3️⃣ Agent Wallets + Spending Policies: This is relatively mature. This includes things such as wallet infra (custodial/non-custodial), policy engines (limits, thresholds, approvals), and MPC / threshold signatures. Players like Fireblocks and Silence Laboratories are building here. Human-in-the-loop controls (ex: approvals, 2FA) also sit here as part of policy enforcement.
4️⃣ Audit trails and explainability: Can every action be traced, verified, and justified?
In human payments, this is usually mandates, or transaction logs.

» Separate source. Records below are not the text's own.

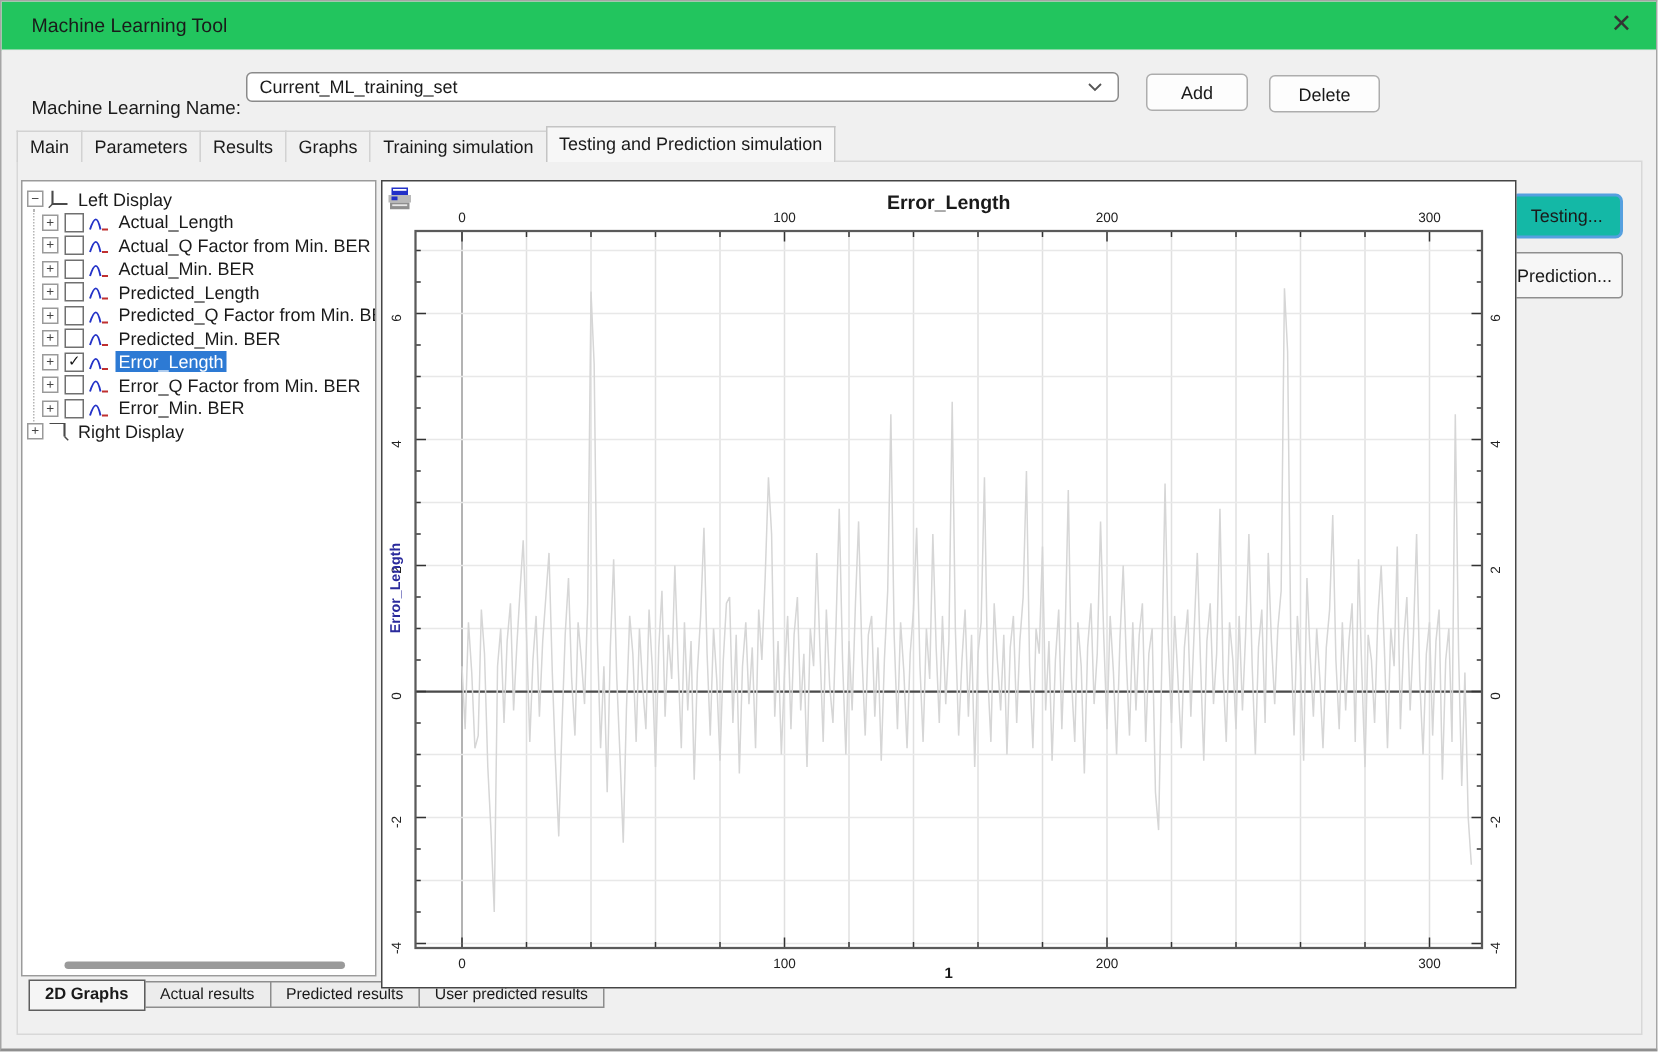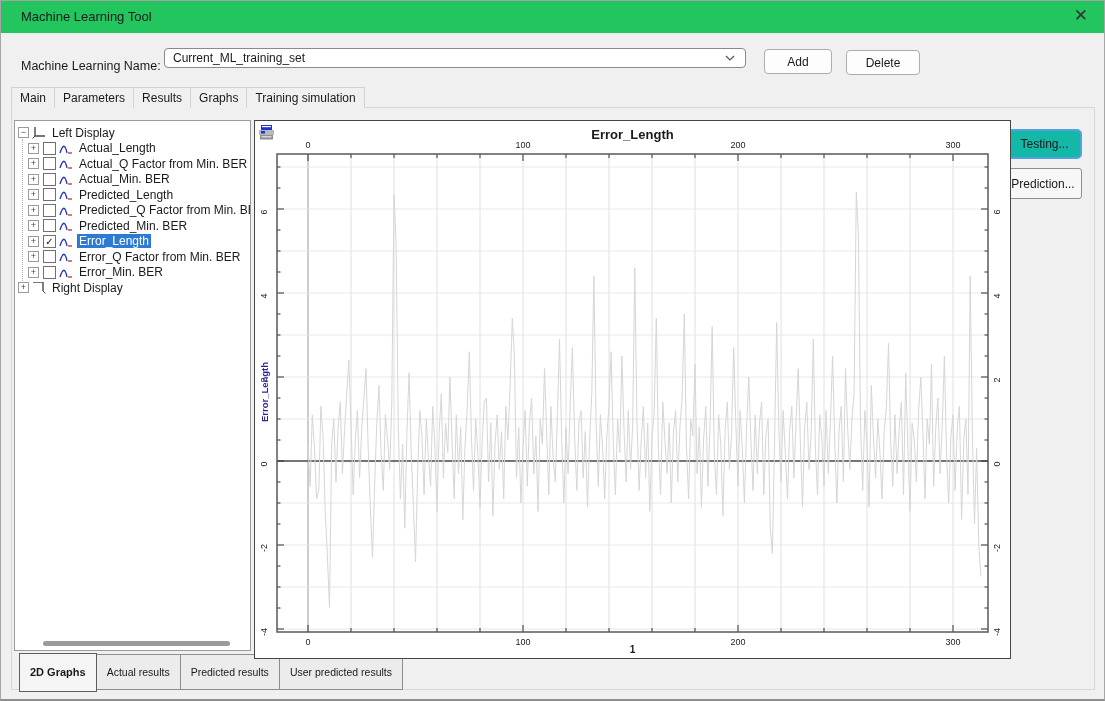--- a/index.html
+++ b/index.html
@@ -4,21 +4,21 @@
 <style>
   html,body{margin:0;padding:0;background:#d9d9d9;}
   .window{position:relative;width:1105px;height:701px;background:#f0f0f0;
     border:1px solid #a5a5a5;border-bottom:2px solid #8f8f8f;box-sizing:border-box;
     font-family:"Liberation Sans",sans-serif;overflow:hidden;color:#1a1a1a;}
   
   .titlebar{position:absolute;left:0;top:0;right:0;height:32px;background:#22c55e;border-bottom:1px solid #ececec;}
   .title{position:absolute;left:20px;top:8px;font-size:13px;}
   .close-btn{position:absolute;right:16px;top:5px;font-size:17px;color:#333;font-weight:300;line-height:20px;cursor:default;}
   
-  .ml-label{position:absolute;left:20px;top:58px;font-size:12.5px;}
+  .ml-label{position:absolute;left:20px;top:64px;font-size:12.5px;}
   .combo{position:absolute;left:163px;top:47px;width:582px;height:20px;background:#fff;
     border:1px solid #8a8a8a;border-radius:4px;box-sizing:border-box;display:flex;align-items:center;}
   .combo-value{font-size:12px;padding-left:8px;flex:1;white-space:nowrap;overflow:hidden;}
   .combo-chev{margin-right:10px;}
   .btn{position:absolute;background:#fdfdfd;border:1px solid #adadad;border-radius:4px;
     font-size:12px;font-family:"Liberation Sans",sans-serif;display:flex;align-items:center;justify-content:center;box-sizing:border-box;}
   .btn-add{left:763px;top:48px;width:68px;height:25px;}
   .btn-del{left:845px;top:49px;width:74px;height:25px;}
   
   .tabbar{position:absolute;left:10px;top:84px;height:23px;display:flex;align-items:flex-end;z-index:5;}
@@ -53,21 +53,21 @@
   
   .chart-panel{position:absolute;left:253px;top:119px;width:755px;height:537px;background:#fff;
     border:1.5px solid #454545;box-sizing:content-box;z-index:4;}
   .chart-title{position:absolute;left:0;top:6px;width:100%;text-align:center;font-size:13px;font-weight:bold;}
   .print-icon{position:absolute;left:3px;top:3px;}
   .ylabel{position:absolute;left:9px;top:271px;transform:translate(-50%,-50%) rotate(-90deg);
     font-size:9.5px;font-weight:bold;color:#2a2a9c;white-space:nowrap;}
   .xlabel{position:absolute;left:0;top:523px;width:755px;text-align:center;font-size:10px;font-weight:bold;}
   
   .bottom-tabs{position:absolute;left:18px;top:653px;display:flex;align-items:flex-start;z-index:3;}
-  .btab{font-size:10.5px;padding:10px 10px;height:14px;line-height:14px;background:#ececec;
+  .btab{font-size:10.5px;padding:1px 10px;height:14px;line-height:14px;background:#ececec;
     border:1px solid #8d8d8d;margin-right:-1px;white-space:nowrap;}
   .btab.active{font-weight:bold;font-size:11px;background:#f5f5f5;border:1px solid #5e5e5e;
     height:17px;line-height:17px;position:relative;top:-1px;z-index:4;}
 </style>
 </head>
 <body>
 
 <div class="window">
 
   <div class="titlebar">
@@ -84,20 +84,21 @@
   </div>
   <div class="btn btn-add">Add</div>
   <div class="btn btn-del">Delete</div>
 
   <div class="tabbar">
     <div class="tab">Main</div>
     <div class="tab">Parameters</div>
     <div class="tab">Results</div>
     <div class="tab">Graphs</div>
     <div class="tab">Training simulation</div>
+    <div class="tab active">Testing and Prediction simulation</div>
   </div>
 
   <div class="tabpage"></div>
 
   <div class="side-btn btn-testing">Testing...</div>
   <div class="side-btn btn-prediction">Prediction...</div>
 
   <div class="tree-panel">
     <div class="tree-vline"></div>
     <div class="tree-rows">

In agentic systems, this evolves into: cryptographic audit trails, signed execution chains, and verifiable proofs of policy compliance. This becomes critical for compliance, disputes, and regulation.

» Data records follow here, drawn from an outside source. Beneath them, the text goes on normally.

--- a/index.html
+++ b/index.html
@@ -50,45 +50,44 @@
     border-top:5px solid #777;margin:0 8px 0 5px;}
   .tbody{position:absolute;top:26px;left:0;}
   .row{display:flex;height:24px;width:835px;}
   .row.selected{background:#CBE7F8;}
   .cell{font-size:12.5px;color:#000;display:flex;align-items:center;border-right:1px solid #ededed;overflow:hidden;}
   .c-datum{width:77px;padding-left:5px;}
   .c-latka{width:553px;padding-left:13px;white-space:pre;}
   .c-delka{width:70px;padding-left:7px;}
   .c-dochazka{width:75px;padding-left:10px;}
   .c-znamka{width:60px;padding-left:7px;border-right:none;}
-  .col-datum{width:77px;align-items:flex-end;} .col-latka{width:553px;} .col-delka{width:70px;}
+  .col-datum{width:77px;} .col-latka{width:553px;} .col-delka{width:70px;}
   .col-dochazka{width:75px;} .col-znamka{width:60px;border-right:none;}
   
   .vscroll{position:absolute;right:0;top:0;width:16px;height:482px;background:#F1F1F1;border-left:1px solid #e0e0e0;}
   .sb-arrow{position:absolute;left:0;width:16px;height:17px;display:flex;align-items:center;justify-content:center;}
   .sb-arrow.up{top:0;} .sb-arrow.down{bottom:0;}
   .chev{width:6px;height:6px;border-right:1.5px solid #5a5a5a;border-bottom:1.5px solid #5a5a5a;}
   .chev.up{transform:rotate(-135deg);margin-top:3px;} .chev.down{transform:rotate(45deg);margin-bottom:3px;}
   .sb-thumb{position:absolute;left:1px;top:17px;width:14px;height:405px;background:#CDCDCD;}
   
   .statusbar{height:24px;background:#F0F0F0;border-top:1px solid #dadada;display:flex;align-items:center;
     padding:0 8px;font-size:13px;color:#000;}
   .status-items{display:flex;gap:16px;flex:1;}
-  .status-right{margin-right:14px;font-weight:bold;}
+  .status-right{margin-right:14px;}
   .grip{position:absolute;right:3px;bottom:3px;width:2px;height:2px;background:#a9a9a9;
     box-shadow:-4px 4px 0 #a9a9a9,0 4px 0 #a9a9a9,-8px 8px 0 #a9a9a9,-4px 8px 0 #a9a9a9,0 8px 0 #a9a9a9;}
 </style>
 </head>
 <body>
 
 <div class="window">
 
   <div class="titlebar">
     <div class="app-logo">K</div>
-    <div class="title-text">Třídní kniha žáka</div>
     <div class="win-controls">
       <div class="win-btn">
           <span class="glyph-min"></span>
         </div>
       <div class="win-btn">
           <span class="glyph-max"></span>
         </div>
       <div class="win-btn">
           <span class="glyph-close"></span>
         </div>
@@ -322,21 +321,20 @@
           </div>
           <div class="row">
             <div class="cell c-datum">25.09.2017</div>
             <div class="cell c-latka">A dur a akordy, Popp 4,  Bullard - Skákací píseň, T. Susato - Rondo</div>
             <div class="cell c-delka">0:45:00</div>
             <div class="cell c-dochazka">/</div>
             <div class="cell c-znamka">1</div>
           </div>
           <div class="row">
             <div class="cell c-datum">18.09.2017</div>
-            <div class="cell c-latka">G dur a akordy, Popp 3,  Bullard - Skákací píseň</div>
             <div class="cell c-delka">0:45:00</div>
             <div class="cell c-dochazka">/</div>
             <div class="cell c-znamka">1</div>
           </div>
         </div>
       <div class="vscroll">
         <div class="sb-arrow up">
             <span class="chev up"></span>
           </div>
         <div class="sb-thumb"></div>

5️⃣ Risk and Fraud: How do you protect against rogue agents, fake merchants, prompt injections, and man in the middle attacks? While some foundations in payment systems: Visa, Mastercard are building here for agent authentication and verification. Stripe has Stripe Radar for fiat payments, that can probably be used for agent payments as well. But this is still early. Fraud patterns in agentic systems are not fully understood yet, this will evolve with real-world usage.

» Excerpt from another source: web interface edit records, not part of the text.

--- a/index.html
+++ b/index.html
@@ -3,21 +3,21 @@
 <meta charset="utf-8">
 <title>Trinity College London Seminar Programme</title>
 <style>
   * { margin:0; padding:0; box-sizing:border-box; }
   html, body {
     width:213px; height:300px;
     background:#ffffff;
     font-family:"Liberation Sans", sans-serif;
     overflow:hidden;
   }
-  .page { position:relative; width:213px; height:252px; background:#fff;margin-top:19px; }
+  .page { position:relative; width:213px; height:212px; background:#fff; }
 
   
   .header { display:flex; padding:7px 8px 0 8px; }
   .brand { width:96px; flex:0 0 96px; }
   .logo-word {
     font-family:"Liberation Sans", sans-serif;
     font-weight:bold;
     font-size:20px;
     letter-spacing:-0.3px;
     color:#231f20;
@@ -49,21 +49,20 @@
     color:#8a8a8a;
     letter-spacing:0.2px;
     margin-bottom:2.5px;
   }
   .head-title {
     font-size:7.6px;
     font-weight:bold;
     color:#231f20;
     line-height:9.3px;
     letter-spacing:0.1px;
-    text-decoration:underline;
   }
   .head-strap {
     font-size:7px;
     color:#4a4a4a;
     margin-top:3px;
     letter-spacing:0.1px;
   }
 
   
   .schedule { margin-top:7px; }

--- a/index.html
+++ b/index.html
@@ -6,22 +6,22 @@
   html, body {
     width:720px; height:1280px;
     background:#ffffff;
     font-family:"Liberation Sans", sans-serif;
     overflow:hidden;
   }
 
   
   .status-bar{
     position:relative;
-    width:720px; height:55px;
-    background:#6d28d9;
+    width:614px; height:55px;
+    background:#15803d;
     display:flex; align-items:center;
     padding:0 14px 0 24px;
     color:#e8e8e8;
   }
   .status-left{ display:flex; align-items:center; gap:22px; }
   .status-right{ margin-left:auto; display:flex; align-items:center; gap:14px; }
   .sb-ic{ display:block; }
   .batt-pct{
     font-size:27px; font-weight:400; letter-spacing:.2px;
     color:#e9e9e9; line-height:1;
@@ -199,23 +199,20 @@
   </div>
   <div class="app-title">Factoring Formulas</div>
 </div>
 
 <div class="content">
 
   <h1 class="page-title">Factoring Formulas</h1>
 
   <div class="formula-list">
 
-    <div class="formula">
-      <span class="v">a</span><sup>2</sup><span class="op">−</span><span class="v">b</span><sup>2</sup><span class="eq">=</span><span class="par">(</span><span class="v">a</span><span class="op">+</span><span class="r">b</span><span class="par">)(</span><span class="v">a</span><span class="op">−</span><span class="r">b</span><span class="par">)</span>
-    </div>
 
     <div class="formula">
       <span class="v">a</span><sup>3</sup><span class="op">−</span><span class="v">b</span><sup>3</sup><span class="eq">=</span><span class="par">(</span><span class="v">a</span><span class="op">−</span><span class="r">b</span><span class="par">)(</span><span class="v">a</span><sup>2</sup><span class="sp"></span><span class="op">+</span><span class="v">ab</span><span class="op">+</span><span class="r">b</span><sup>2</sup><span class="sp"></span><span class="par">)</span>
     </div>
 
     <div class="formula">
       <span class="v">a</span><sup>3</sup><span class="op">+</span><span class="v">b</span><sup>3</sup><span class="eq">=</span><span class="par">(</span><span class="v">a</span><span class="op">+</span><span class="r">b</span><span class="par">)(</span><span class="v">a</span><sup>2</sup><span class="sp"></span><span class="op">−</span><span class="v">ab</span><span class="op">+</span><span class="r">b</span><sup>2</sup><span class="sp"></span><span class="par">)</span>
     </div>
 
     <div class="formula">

6️⃣ Privacy and Data: Agents exchange large amounts of contextual data, creating new leakage risks. Even with guardrails: LLMs are non deterministic, and prompt injection can bypass constraints (the “grandma exploit”). Emerging approaches:
Shared context in 'a clean room’ type environment. This paper by Outshift (by Cisco) talks a concept called the “Internet of Cognition” which elaborates about how to share goals between cross organization agents, and enable secure computation on private data.
Encrypted computation (MPC, enclaves): How do you enable context sharing and computation without actually sharing the data?
Zero knowledge proofs (for transaction validation without exposure)
Start-ups like Silence Laboratories are solving this via encryption protocols but again, this is an emerging space.
Layer 4 & 5: Settlement and cross functional risk and compliance checks
🟢 Largely solved (with evolution underway)
👉 Layer 4: Settlement (execution of value transfer)
This is where money actually moves, across banking rails, cards, or crypto networks. At this layer, the system ensures that once an action is approved, funds are reliably transferred.
On/off-ramps like Bridge handle conversion between crypto and fiat
Full-stack setups integrate with licensed payout partners for last-mile settlement
Players like OpenFX are building abstractions for cross, border flows
👉 Layer 5: Risk, Disputes & Compliance (post-execution control + audit)
This is where the ecosystem ensures transactions are legitimate, reversible (if needed), and compliant.
Networks like Stripe, Visa, and Mastercard handle dispute resolution and chargebacks
Risk and compliance tooling from Chainalysis, Elliptic enable fraud detection, AML checks, and transaction monitoring
Conceptually, this layer doesn’t change dramatically from today, but it needs to adapt to, higher transaction velocity (agents acting continuously), new fraud surfaces (autonomous decisioning), stronger auditability requirements (agent-driven actions need traceability, usually some sort of cryptographic proof which is tamper proof or tamper. evident)
TLDR: The stack is coming together, from intent, to execution, to settlement. But the real friction isn’t at the layer level. It’s inside the workflow.
In Part 2, I’ll break down what an actual agentic workflow looks like today, and where the biggest gaps around data, privacy, and auditability start to show up, and some ways to execute this.
Because until those are solved, this doesn’t become enterprise infrastructure, it remains a powerful, but fragile system that works in demos, not at scale. It’s impressive in isolation, but it breaks in production.